In chapter four it has been pointed out that for the simple search algorithm both the choice of the prior distribution and the number of switching points affect the complexity of the solution and allows to improve the fit, provided that a proper number of iterations is to be performed. Due to the lack of any clear methodology to define how the parameters have to be set, the simple search approach presented in chapter four requires a subjective contribution from the user who sets the parameters. The approach presented here sets itself the level of granularity and prevents the overfitting problem from oc-curring.

Initial Investors 1 10 100

N = 10 0.000627651 0.000486483 0.000514156 N = 40 0.000539867 0.000453341 0.000468398 N = 100 0.000537426 0.000452683 0.000466779

Table 5.1: Mean square error of the estimated allocation using different initial number of investors and number of switching Points (N) parameters. Date 30-07-2002

5.2 Sensitivity Analysis

As described in the previous section the self-regularizing algorithm requires only two parameters to be specified, namely the number of investor classes and the number of weights that have to be used as the starting prior of the algorithm. Although these two parameters have a remarkable impact on the final outcome of the computation of the solutions, it should be noted that the estimated optimal allocation of weights Θ^∗ obtained using different parameters are now more stable than it has been observed for the simple search algorithm.

The results obtained with this algorithm are pretty satisfactory, and it is therefore interesting to perform stress tests that go beyond the choice of the initial parameters. In chapter three it has been said that power utility functions that describe the low and the high utility level of the individual investors should be fitted to the tails of the market utility function.
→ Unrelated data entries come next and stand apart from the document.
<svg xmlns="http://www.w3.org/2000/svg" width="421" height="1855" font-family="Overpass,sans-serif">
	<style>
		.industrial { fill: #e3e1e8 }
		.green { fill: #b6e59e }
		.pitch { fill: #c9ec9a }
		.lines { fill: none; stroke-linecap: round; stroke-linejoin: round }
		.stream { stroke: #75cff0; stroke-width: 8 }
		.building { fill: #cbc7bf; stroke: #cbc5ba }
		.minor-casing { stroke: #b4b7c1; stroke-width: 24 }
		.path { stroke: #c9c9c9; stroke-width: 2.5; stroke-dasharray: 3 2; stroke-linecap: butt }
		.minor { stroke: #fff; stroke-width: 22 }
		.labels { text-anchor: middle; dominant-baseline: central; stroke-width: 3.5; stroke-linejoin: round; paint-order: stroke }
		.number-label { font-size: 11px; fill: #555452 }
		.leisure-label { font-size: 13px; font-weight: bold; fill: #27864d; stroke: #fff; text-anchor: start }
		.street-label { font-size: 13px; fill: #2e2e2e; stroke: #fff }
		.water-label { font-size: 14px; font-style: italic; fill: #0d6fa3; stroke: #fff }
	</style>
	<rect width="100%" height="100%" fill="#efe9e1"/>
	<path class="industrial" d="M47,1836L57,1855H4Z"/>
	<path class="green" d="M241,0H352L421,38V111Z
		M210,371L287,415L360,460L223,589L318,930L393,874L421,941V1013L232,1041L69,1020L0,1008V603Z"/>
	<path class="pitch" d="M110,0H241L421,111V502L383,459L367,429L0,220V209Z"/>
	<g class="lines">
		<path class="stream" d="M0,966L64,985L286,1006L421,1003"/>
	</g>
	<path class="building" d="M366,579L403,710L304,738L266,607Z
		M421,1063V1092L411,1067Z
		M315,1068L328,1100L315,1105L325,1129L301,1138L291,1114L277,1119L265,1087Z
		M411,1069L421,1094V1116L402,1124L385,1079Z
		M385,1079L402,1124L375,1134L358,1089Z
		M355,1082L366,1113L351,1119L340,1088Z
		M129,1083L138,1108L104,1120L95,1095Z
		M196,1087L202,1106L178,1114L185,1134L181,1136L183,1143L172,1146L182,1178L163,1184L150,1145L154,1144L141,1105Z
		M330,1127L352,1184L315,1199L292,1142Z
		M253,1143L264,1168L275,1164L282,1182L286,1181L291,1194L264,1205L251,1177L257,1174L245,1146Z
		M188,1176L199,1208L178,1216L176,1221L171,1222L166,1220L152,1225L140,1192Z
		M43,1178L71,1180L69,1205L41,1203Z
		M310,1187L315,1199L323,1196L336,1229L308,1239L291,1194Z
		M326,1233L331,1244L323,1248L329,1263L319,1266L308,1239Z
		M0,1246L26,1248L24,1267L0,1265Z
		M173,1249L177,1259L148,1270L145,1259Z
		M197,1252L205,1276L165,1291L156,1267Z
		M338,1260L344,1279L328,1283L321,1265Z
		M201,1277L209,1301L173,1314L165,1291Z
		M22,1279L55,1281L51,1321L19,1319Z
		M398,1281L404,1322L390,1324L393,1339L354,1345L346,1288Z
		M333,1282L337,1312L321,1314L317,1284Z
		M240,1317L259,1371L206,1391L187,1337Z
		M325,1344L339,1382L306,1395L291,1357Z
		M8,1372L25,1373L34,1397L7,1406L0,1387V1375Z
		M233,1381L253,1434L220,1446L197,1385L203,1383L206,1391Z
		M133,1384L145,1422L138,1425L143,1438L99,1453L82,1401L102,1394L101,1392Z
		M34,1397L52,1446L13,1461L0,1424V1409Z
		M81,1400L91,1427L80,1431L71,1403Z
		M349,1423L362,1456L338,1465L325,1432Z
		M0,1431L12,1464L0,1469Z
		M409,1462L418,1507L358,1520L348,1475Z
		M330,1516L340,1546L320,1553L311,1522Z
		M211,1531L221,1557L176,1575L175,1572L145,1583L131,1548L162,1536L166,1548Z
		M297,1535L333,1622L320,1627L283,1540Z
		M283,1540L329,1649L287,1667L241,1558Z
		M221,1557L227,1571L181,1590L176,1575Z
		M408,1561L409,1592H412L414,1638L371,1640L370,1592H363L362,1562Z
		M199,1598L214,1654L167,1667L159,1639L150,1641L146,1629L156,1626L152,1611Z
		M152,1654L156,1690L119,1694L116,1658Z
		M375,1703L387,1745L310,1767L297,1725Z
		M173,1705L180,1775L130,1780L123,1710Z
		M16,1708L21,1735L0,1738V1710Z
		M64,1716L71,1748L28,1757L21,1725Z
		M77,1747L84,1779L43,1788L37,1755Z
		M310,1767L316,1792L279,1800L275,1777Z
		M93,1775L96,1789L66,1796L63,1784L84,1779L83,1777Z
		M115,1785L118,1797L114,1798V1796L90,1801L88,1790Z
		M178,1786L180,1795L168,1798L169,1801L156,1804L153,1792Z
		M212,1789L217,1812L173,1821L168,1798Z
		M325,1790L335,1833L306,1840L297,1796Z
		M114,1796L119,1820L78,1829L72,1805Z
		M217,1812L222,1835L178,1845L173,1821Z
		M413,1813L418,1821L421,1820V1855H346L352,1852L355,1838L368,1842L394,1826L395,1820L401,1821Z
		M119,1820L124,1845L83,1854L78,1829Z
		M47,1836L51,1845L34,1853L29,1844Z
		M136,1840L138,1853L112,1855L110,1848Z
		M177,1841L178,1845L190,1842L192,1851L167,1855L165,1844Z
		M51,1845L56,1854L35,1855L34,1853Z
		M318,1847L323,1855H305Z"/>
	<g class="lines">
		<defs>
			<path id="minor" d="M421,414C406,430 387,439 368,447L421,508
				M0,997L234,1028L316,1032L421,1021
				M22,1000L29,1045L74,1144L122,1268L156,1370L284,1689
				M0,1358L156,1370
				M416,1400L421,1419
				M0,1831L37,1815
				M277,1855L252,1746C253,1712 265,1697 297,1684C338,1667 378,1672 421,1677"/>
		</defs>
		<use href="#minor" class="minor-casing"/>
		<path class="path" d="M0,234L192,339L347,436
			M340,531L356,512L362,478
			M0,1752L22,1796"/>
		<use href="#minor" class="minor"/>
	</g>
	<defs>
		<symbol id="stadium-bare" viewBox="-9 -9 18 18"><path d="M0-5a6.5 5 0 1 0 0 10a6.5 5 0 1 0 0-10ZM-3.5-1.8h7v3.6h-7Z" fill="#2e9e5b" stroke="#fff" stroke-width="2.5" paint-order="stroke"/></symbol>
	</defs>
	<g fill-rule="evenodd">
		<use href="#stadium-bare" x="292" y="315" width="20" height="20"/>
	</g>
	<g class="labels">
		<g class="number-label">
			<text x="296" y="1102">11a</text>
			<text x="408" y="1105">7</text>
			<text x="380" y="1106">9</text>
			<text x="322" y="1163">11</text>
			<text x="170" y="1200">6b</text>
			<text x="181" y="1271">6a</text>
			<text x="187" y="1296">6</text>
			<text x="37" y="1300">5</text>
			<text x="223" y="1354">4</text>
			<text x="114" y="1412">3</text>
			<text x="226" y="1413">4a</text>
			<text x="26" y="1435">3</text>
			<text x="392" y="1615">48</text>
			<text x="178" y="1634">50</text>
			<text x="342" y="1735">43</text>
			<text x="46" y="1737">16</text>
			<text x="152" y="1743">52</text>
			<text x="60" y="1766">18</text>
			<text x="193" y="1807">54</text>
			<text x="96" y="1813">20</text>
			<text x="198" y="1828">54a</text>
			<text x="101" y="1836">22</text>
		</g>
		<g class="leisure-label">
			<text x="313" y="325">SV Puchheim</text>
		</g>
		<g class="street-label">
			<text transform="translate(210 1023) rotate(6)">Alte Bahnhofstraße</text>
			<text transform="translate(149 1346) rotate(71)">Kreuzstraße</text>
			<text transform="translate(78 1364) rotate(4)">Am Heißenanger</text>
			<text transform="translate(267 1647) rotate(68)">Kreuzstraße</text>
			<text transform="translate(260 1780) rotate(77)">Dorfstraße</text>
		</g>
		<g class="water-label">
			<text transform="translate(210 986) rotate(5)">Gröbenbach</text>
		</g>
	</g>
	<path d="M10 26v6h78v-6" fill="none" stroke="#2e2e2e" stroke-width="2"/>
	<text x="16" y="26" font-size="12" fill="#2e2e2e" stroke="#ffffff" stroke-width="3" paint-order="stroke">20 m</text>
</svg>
The tails used up to now reflect high and low utility levels fitted on the returns that belong respectively to the lowest and the highest twenty percentiles of the distribution of DAX returns. This definition of tails can be questionable, and estimates using different tails are presented further on in this section.

In the final part of the chapter it is shown that the self-regularizing search algorithm delivers stable solutions also when modelling the individual utility function of all the investor classes with a logarithmic funcional specification.

It is possible to state that the algorithm can compute a solution for all the utility function specifications that are invertible and additive.